Although a skilled drummer might sound as temporally tight as a drum machine, in actuality, their strokes will rarely land perfectly on the beat - much like the world's greatest archer will hit the bullseye every time but only very occasionally in its absolute centre. It's this subtle deviation from perfectly 'on the nail' that gives a live drum track its rhythmic feel, and to emulate it, all you have to do is shift the notes of the fill away from the sequencer's quantise grid. The same applies to dynamics: no two consecutive hits will land with the exact same force, so be sure to subtly fluctuate MIDI velocity from note to note.
Change it up
Then there are the timbral variations that also occur from stroke to stroke - particularly with regard to the snare. Your sampled drum kit needs to offer at least two snare articulations - regular hit and rimshot - and by combining these with the aforementioned velocity variations, you should be able to coax convincing fills from this most vital element of the kit. Some virtual drum instruments even facilitate differentiation of left and right hand strokes - surely the most subtle of details - automatically switching between separately sampled left/right hits on the one note, or offer independent left/right samples on separate notes.
Finally, to really earn your virtual drummer stripes, you'll want to familiarise yourself with drum rudiments. These are specific sticking patterns that constitute a sort of vocabulary of drumming, and while you don't need to know all of them, becoming au fait with the essentials - flams, drags, ruffs, rolls and paradiddles - will greatly expand your fill-programming horizons. Google 'drum rudiments' to find plenty of websites dedicated to the subject.

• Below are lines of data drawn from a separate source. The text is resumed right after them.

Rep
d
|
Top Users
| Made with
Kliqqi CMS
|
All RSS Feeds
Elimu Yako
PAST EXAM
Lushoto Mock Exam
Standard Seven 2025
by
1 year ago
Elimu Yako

In this walkthrough, we'll show you how to program an authentic 'live' drum fill from scratch in Ableton Live's MIDI editor. For more on the subject, check out the full cm Guide to Drum Fills in the July edition of Computer Music (CM231).
Step 1: We're going to program a one-bar fill at the end of a basic drum groove. We set the cycle markers in our DAW to loop at bar 8, then delete all the MIDI notes therein. We will, however, need to remind ourselves of the groove quite frequently while working on our fill, rather than drive ourselves mad listening to it over and over again out of context…
Step 2: Our ultimate goal is to create a believable 'performance' that a real drummer could have played, and the easiest way for a non-drummer to do that is to start with a simple snare drum fill. So, we draw in a series of full-velocity 16th-note snare hits - a slow machine-gun roll, if you will. What a racket! But don't worry - this is only the beginning.
Step 3: We can easily make our snare fill more 'human' in terms of sound and timing by shifting the hit on every main beat to a rimshot articulation, manually offsetting each hit from the quantise grid a touch, and varying the velocities to emulate a drummer's natural inclination to hit slightly harder with their right
hand - assuming they're right-handed.
Step 4: Now, bring in the tom toms by picking out a few snare hits and dragging them onto the notes assigned to toms in your virtual drum kit. You can move as many hits as you like - all of them, even!
- but keeping the main beats centred on the snare will ensure that the high-end energy of the groove is maintained through the fill.
Step 5: To make our fill more 'conclusive', we delete the last three 16th-notes, move the last hit of beat 3 to the kick, make the final snare hit a flam, and end on an offbeat kick. To keep the feet busy, we draw alternating kick drums and pedalled hi-hat hits on and between the first three beats. An explosive crash cymbal at the start of the groove wraps things up nicely.